In Zen in the Art of Archery, the author writes,




"The archer ceases to be conscious of himself as the one who is engaged in hitting the bull's-eye which confronts him. This state of unconscious is realized only when, completely empty and rid of the self, he becomes one with the perfecting of his technical skill, though there is in it something of a quite different order which cannot be attained by any progressive study of the art "



Is it possible that the emptying of the mind in Jordan's "Oneness" (particularly as seen in the archery scenes) comes from this source?



Answer



Possible sources :



  • Vedanta Hinduism

  • Taoism

  • Hermeticism

  • Shamanism


  • Shinto

  • ...


Pandeism (1) and Animism (2) are two of the most common concepts in religions troughout the world. Christianity is actually one of the few religions where both notions are practically non-existant. Even in Judaism and Islam, there are schools of thought (respectively Kabbalism and Sufism) based on a Pandeistic, Animistic worldview.
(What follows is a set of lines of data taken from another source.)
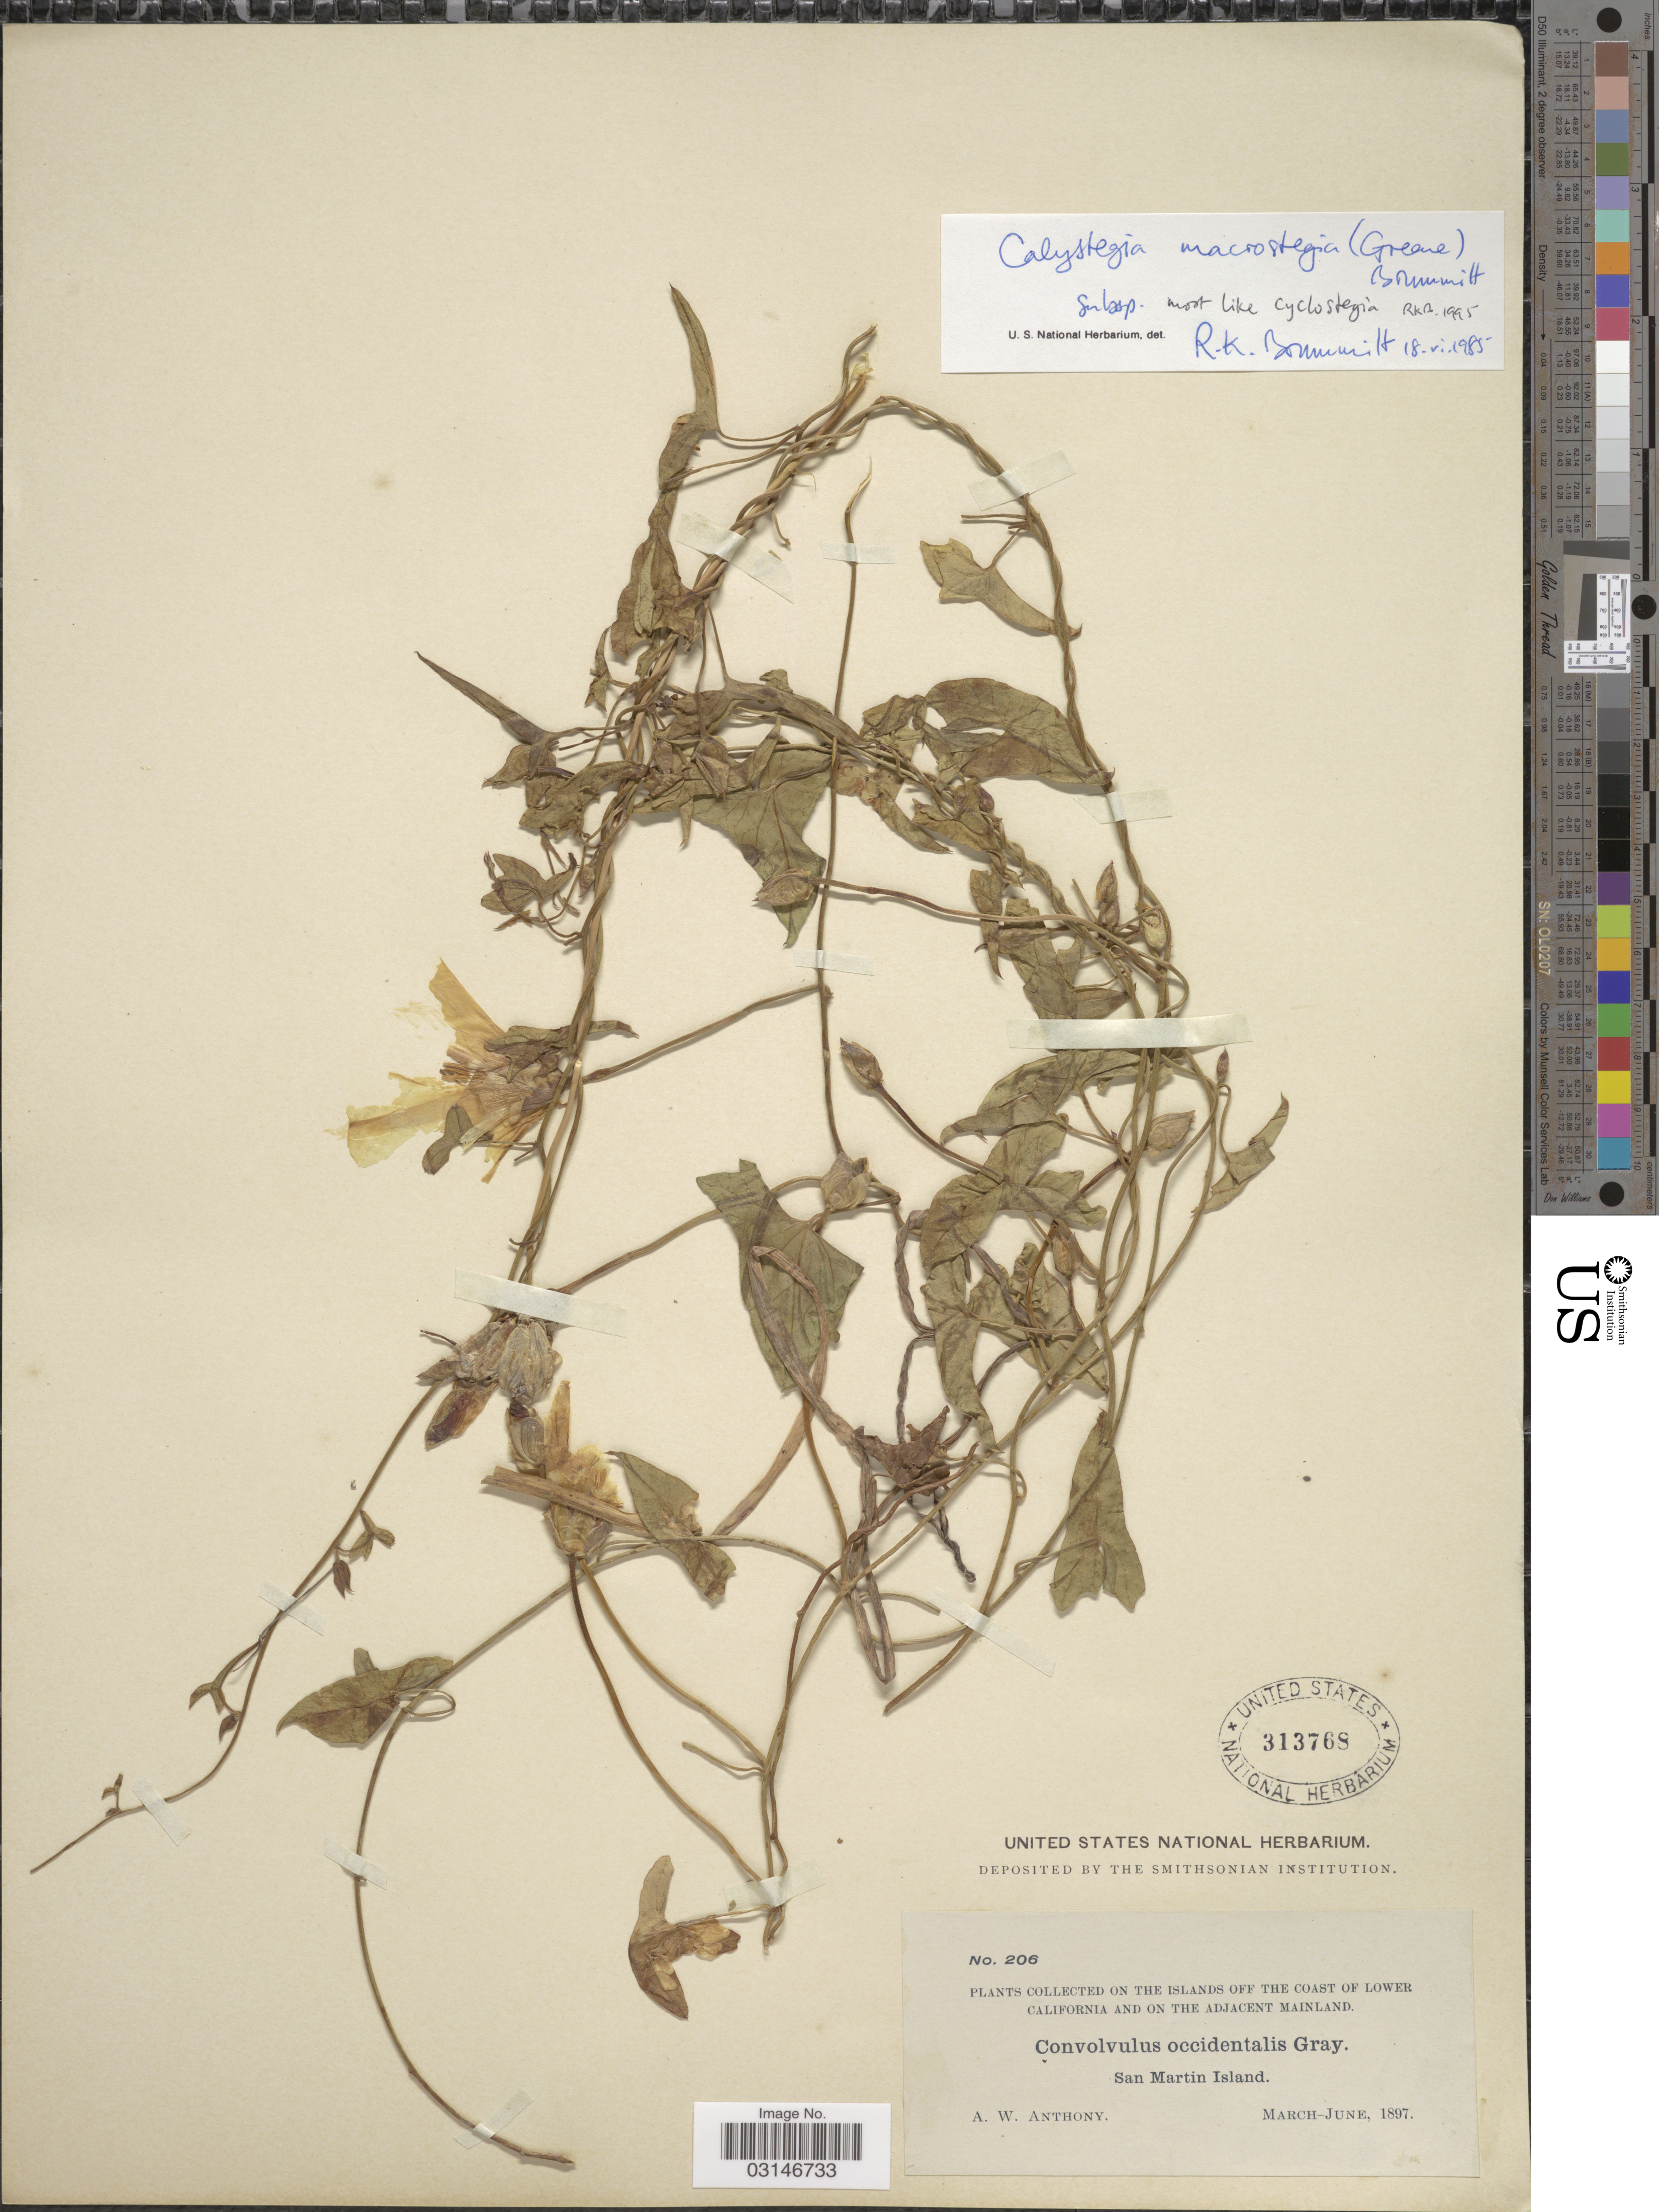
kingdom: Plantae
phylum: Tracheophyta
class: Magnoliopsida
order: Solanales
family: Convolvulaceae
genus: Calystegia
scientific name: Calystegia macrostegia subsp. tenuifolia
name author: (Abrams) Brummitt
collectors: A. W. Anthony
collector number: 206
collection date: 1897-03/1897-06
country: Mexico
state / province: Baja California Norte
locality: On the Islands of the Coast of Lower California and on the Adjacent Mainland. San Martin Island.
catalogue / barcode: US 313768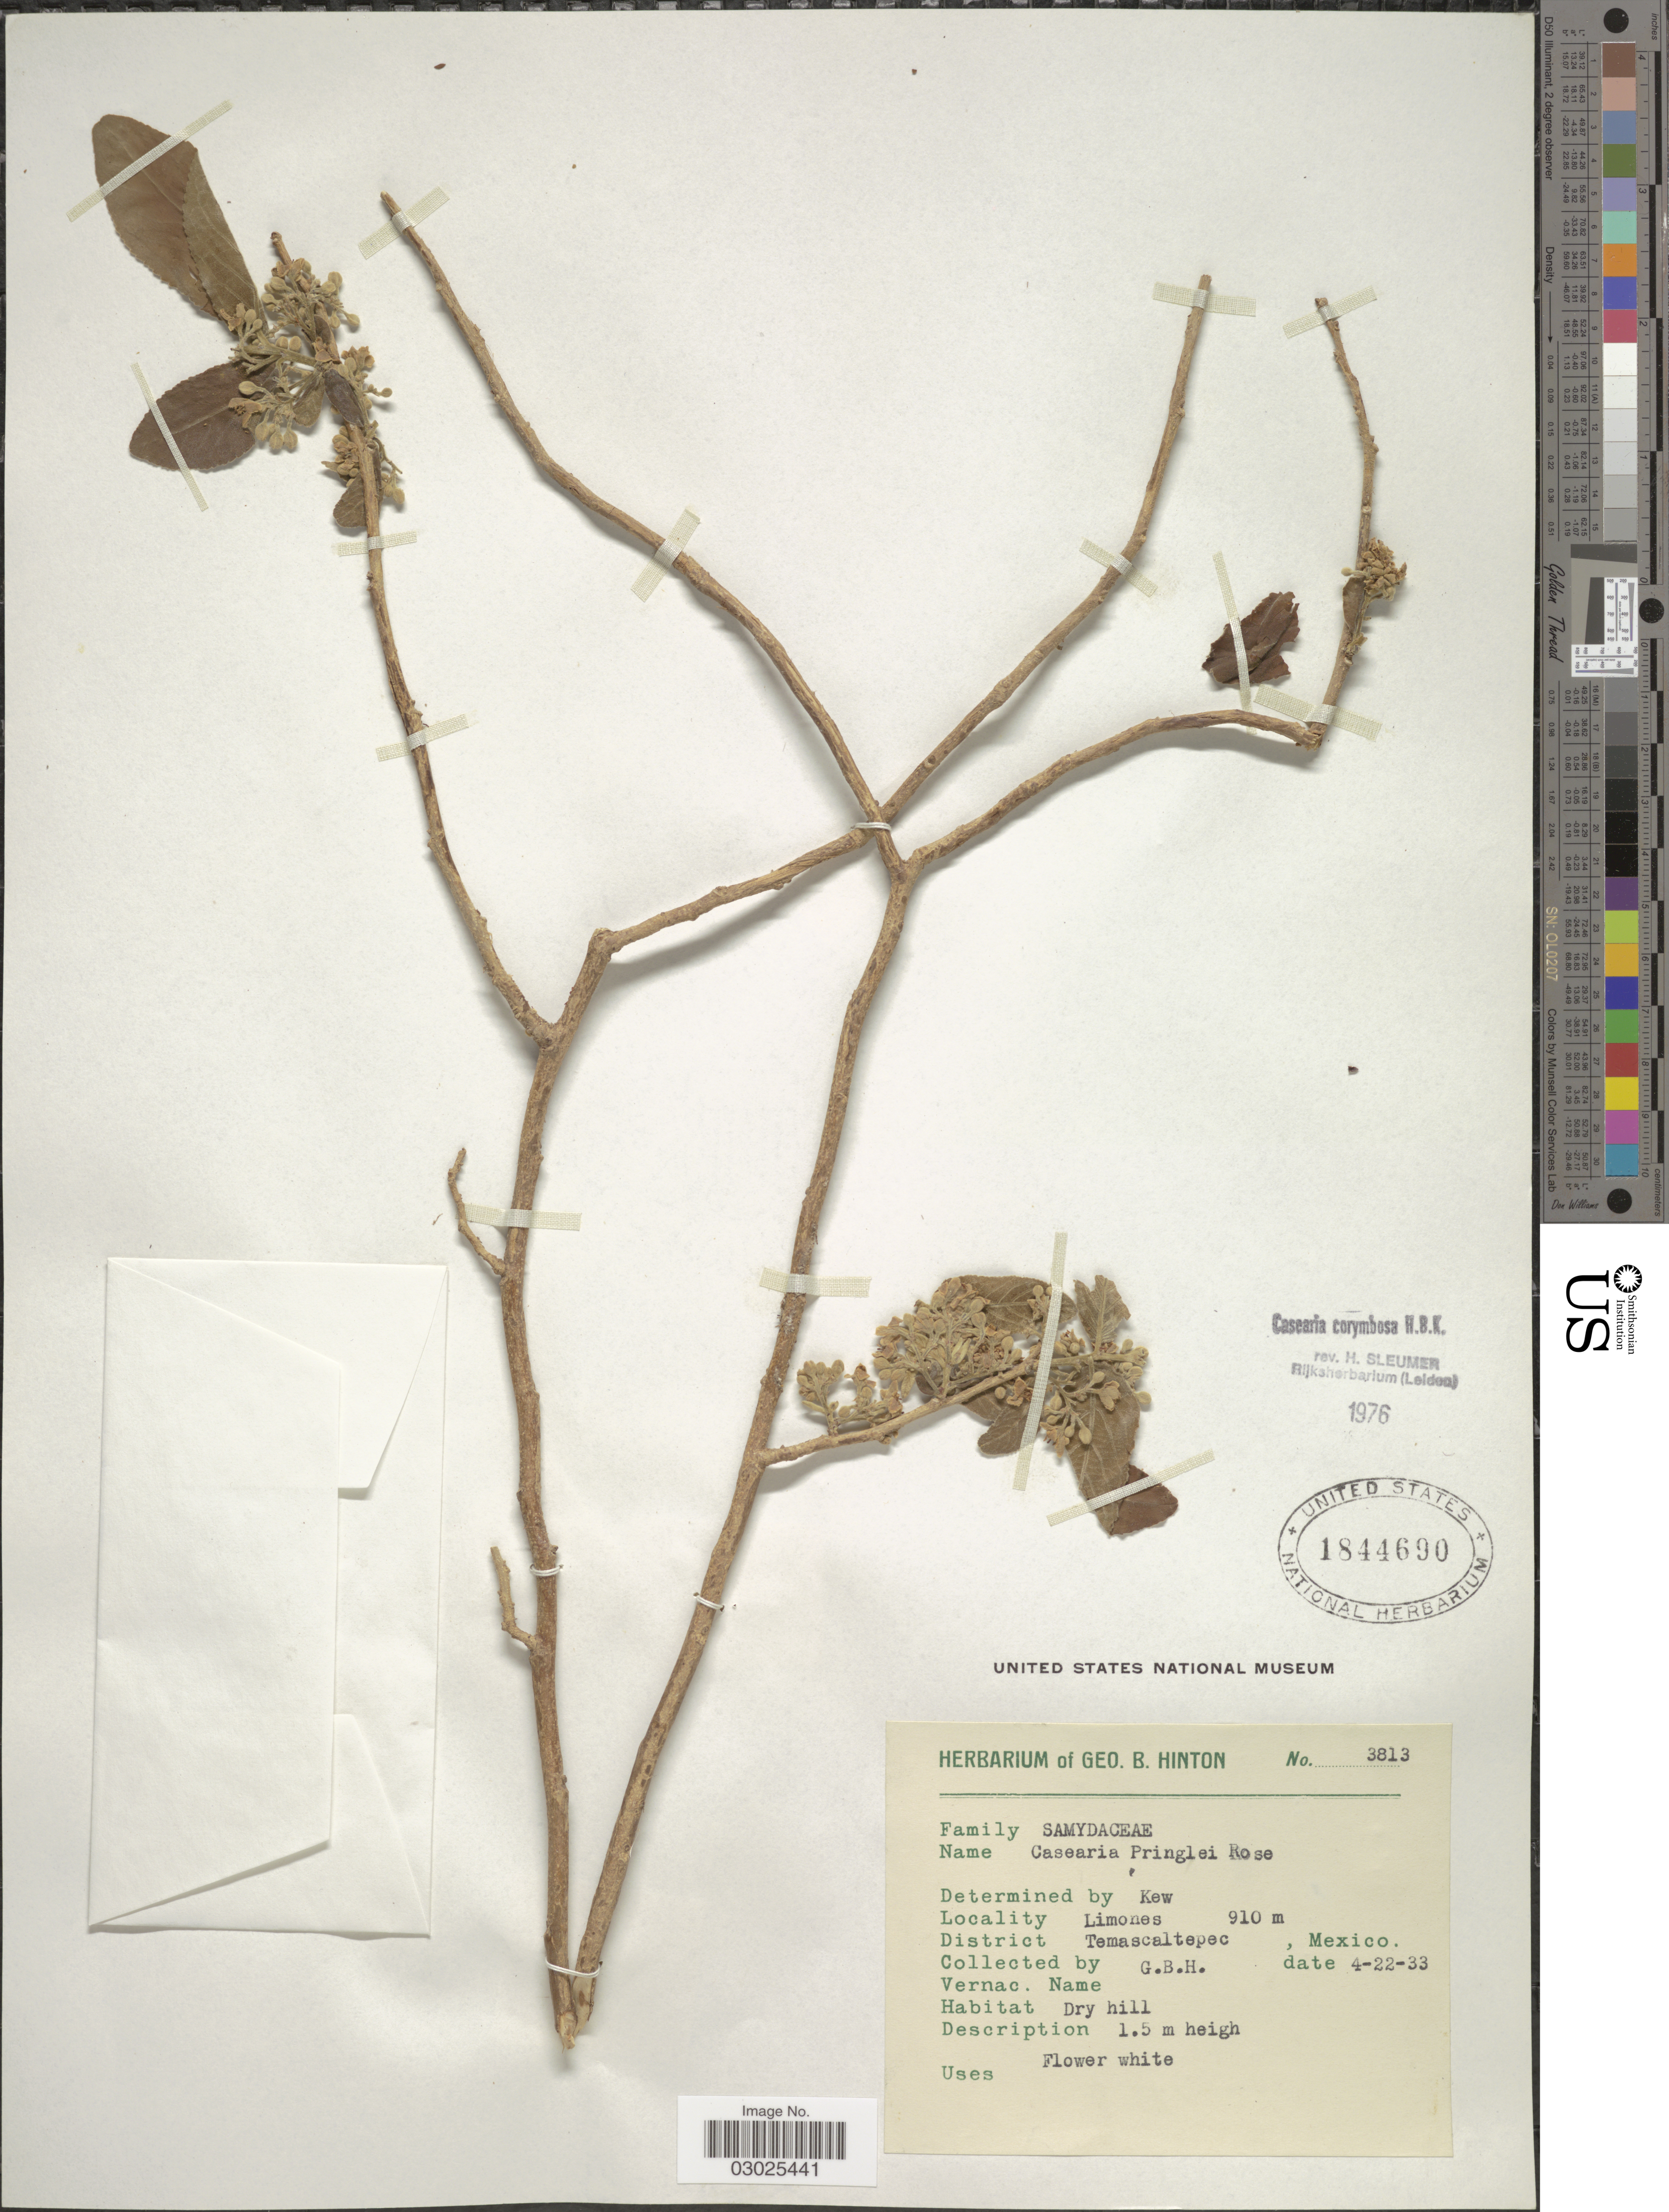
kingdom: Plantae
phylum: Tracheophyta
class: Magnoliopsida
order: Malpighiales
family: Salicaceae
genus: Casearia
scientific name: Casearia corymbosa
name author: Kunth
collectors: G. B. Hinton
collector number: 3813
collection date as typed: Transcribed d/m/y: 22/4/33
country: Mexico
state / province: México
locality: Limones. District Temascaltepec.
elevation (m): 910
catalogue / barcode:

And if not religion and philosophy, another possible source would be psychedelics. The idea that everything that exists is interconnected and we make up but a tiny, insignificant part of that interconnected whole is perhaps thé most common perception during an LSD trip and one of the driving forces behind the hippie community.


(1) The notion that the universe itself is the highest form of consciousness


(2) The notion that consciousness is a product of complexity and interconnectivity, which means both that consciousness is very layered and that everything that exists has some degree of consciousness.